Il periodico medico The Harvard Mental Health Letter riferisce che l’anoressia nervosa con il tempo oltre a causare gravi problemi di salute, può rivelarsi anche fatale, con una percentuale che va dal 3 al 5%, e il 15% di queste muore per problemi legati a insufficienza cardiaca o renale oppure a causa di qualche infezione. Di conseguenza l’anoressia è la prima causa di morte tra le malattie psichiatriche.
L’anoressia nervosa non è un disturbo tipico del nostro tempo, giacché era presente già nel Medioevo, anche se diversamente per quanto riguarda le motivazioni.
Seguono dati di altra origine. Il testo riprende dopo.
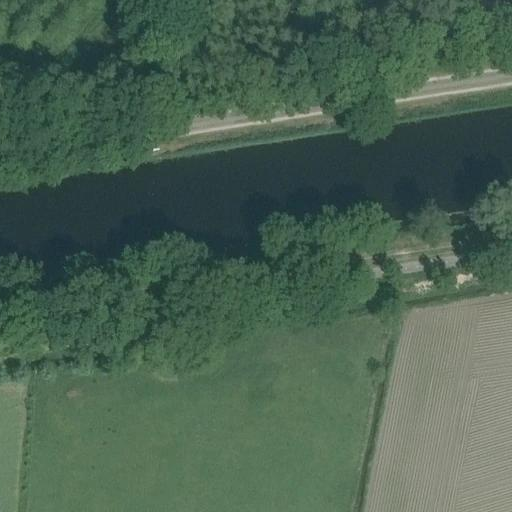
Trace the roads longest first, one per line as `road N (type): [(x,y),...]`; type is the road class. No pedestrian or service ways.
road 1 (unclassified): [(0,155),(511,75)]
road 2 (track): [(0,315),(511,236)]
Infatti nel Medioevo molte donne, le cosiddette ascetiche, raggiunsero la santità proprio imponendosi un distacco implacabile e assoluto verso ogni bisogno terreno, compreso quello del cibo necessario alla sopravvivenza. Nel passato le cronache dell’epoca ci rimandano l’immagine della moglie dell’imperatore d’Austria Francesco Giuseppe, la bella ed irrequieta Sissi, che soffriva di anoressia nervosa accompagnata da un’eccessiva e frenetica attività fisica. Forse il caso più clamoroso è quello descritto dallo storico americano Bell, che nel suo testo La santa anoressia, riconosce in santa Caterina da Siena (e in altre sante medievali) la figura dell’anoressica. Egli utilizza, in sintesi, i criteri diagnostici dell’anoressia nervosa e confrontandoli con le descrizioni autobiografiche delle sante giunge alla conclusione che i loro comportamenti alimentari vanno interpretati in senso patologico e che equivarrebbero ad un tipo di anoressia mentale. Patologia che esprimeva dal punto di vista culturale una protesta nei confronti della condizione femminile nel contesto sociale e religioso del Medioevo.
A livello scientifico, l’anoressia è conosciuta da tre secoli, da quando nel 1694 il medico inglese Richard Morton pubblicò il primo trattato medico a Londra, anche se fino a trent’anni fa è stata considerata una malattia rara. Nonostante il fatto che questa patologia non era del tutto sconosciuta, soltanto nel 1993 a Montecarlo, si è tenuto il primo congresso multidisciplinare sulle malattie legate all’alimentazione.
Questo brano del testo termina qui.